Bernhard Carl erwartet sich von SPÖ- und ÖVP aber auch von der Kirche eine klare Distanzierung zu derartigen Auswüchsen. Die politisch Verantwortlichen müssen Drohungen und physischen Einschüchterungen verurteilen und sich davon distanzieren. Der parlamentarische Kultursprecher der Grünen, Wolfgang Zinggl, kritisiert SP und VP auch im Zusammenhang mit ihrer elenden Rolle gegenüber der Kronenzeitung. "Mittlerweile ist es offenbar so, dass die Kronenzeitung im Land bestimmt, was als Kunst gelten und subventioniert werden darf." PolitikerInnen werden dafür instrumentalisiert und sind zu feige und verraten stückweise das tolerante Klima im Land. Und was gibt es überhaupt zu kritisieren? Niemand kümmert offenbar, wie das Projekt wirklich aussieht. Dass die Aktion letztlich abgeblasen wurde, ist besonders bedauerlich. Alles was es gibt, ist ein Plakat mit einer Frau am Kreuz. Na und? Christus am Kreuz wurde kunsthistorisch unter den unterschiedlichsten Aspekten dargestellt und interpretiert. Sonst wissen wir nichts von der geplanten Prozession. Die Provokation kommt also nicht von der Kunst sondern von der Krone und wenn die Politik anstelle die Kunst zu schützen in die Hetze einstimmt, dann verspielt sie das über Jahrzehnte aufgebaute Klima der Toleranz und wir wenden uns mit Riesenstiefel in Richtung repressives Klima wie es in Polen in den USA oder in all den Islamstaaten herrscht, in denen die Scharia das Gesetz bestimmt." So Zinggl, der mit einem Wunsch schließt:

Wir wünschen uns, dass diese Prozession ein andermal doch noch stattfindet.

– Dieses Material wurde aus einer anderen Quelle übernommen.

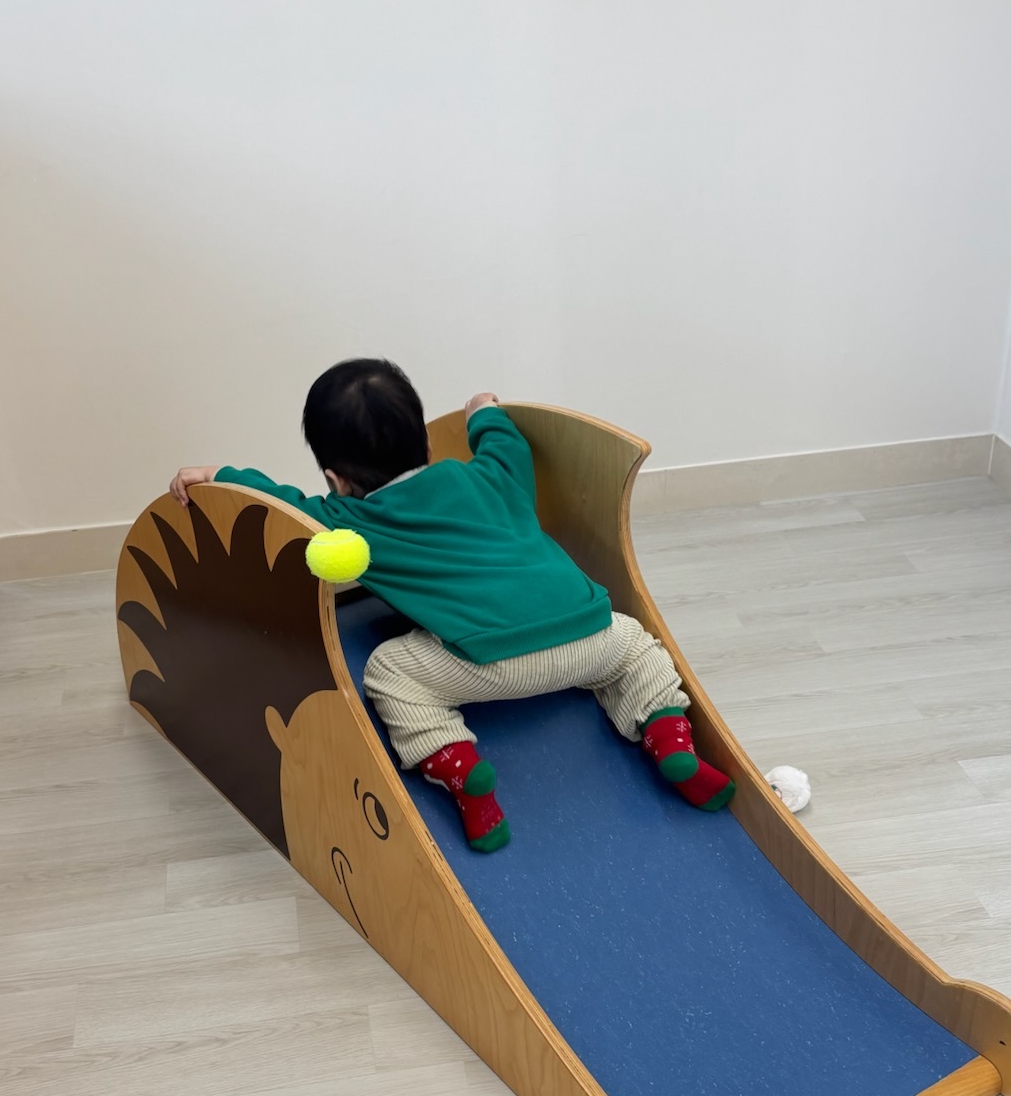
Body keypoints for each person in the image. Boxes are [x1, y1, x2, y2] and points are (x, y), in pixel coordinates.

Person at [170, 357, 737, 852]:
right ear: (425, 443)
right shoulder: (490, 475)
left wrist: (219, 475)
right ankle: (668, 733)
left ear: (335, 480)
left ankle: (460, 769)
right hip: (588, 635)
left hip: (486, 663)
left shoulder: (347, 518)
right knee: (636, 646)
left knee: (389, 672)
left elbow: (279, 506)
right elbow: (507, 444)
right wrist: (483, 411)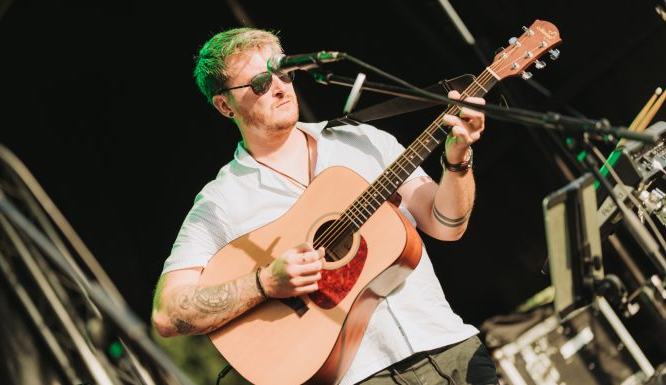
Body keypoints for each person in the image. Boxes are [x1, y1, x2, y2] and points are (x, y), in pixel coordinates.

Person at [152, 27, 499, 385]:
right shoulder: (221, 202)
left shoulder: (361, 140)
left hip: (449, 343)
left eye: (282, 73)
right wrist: (265, 282)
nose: (279, 87)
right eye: (258, 83)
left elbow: (447, 224)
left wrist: (458, 159)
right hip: (361, 377)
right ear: (225, 105)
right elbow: (168, 313)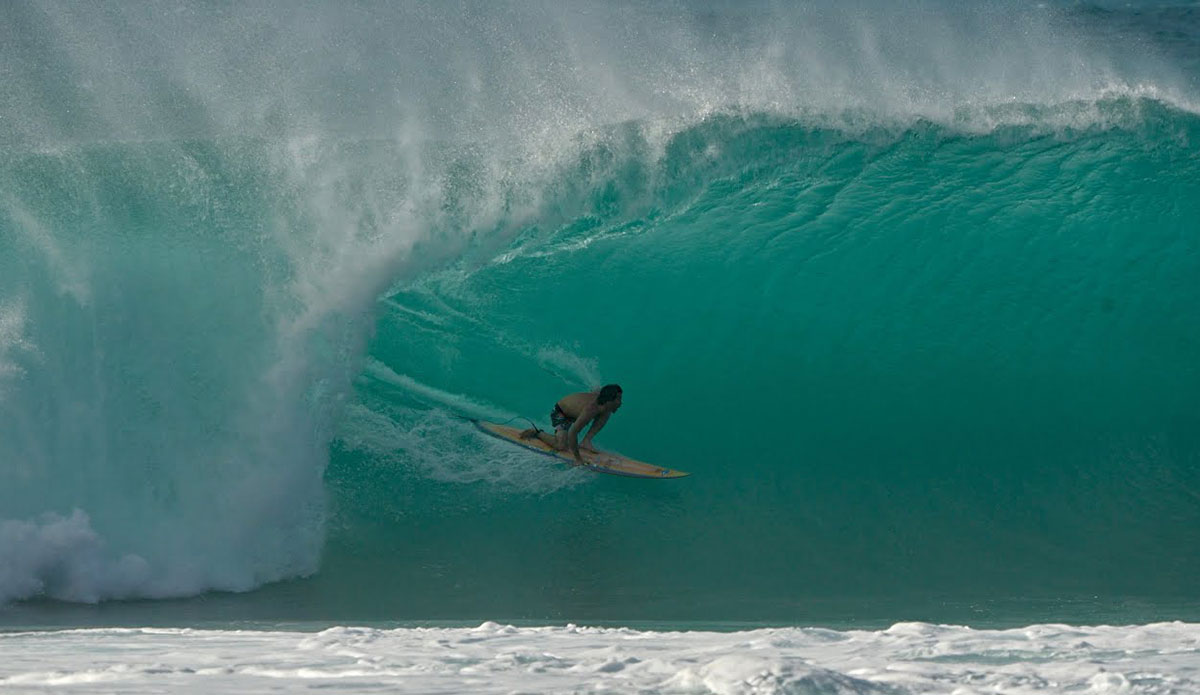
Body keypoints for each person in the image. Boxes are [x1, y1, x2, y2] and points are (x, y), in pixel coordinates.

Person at [520, 384, 622, 463]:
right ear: (609, 399)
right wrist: (578, 459)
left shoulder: (603, 401)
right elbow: (572, 433)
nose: (620, 403)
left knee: (607, 411)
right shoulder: (590, 409)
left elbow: (598, 390)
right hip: (561, 413)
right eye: (618, 400)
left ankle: (586, 441)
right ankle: (537, 433)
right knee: (561, 446)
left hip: (577, 413)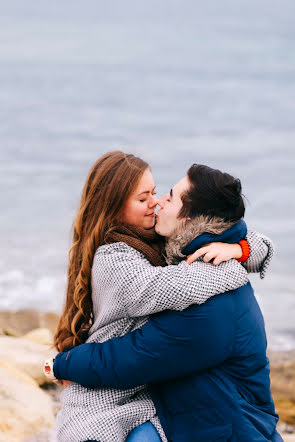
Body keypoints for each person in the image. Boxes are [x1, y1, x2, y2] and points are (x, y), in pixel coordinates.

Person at [46, 152, 274, 442]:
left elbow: (244, 234)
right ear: (114, 207)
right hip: (106, 388)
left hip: (150, 390)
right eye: (144, 199)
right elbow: (165, 293)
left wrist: (241, 249)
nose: (156, 202)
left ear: (189, 218)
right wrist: (233, 266)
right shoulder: (118, 259)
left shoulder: (167, 245)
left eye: (159, 193)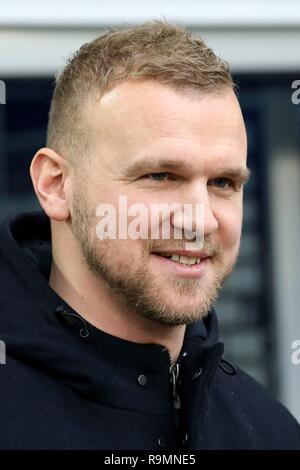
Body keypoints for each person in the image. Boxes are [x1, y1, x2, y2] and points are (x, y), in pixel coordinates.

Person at [0, 20, 299, 451]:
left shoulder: (269, 431)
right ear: (56, 185)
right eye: (160, 175)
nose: (200, 220)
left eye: (223, 183)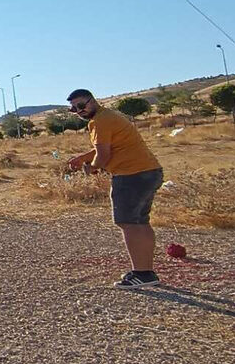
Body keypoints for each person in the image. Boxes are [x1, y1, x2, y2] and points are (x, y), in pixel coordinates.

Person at [66, 89, 164, 288]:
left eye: (81, 106)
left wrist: (92, 168)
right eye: (74, 109)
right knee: (140, 222)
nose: (79, 111)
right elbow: (108, 146)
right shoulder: (109, 116)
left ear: (93, 100)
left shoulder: (99, 121)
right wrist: (83, 158)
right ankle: (145, 270)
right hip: (148, 171)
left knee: (128, 223)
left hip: (131, 175)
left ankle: (142, 274)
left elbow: (103, 155)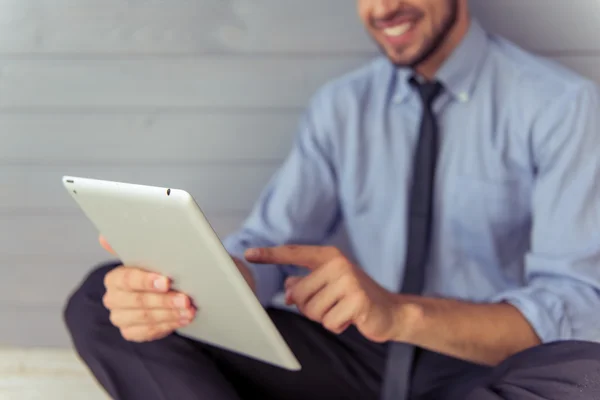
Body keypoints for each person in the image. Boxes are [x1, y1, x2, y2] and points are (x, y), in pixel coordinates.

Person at [63, 0, 600, 399]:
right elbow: (266, 248)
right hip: (355, 360)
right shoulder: (341, 107)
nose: (385, 8)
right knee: (103, 300)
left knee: (587, 372)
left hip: (471, 369)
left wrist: (400, 313)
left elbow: (575, 307)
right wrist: (199, 282)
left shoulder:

Sie ist als wichtiger gesellschaftspolitsicher Diskurs nicht nur zur Rolle des Opfers sondern auch zur Rolle der Kunst in Österreich wichtig und wenn sich die veranstaltenden Künstlerinnen Sorgen um ihre Sicherheit machen, werden wir die Exekutive auffordern, für die notwendige Sicherheit zu sorgen und ich werde selbst mitgehen und Künstlerinnen und Künstler einladen, daran teilzunehmen.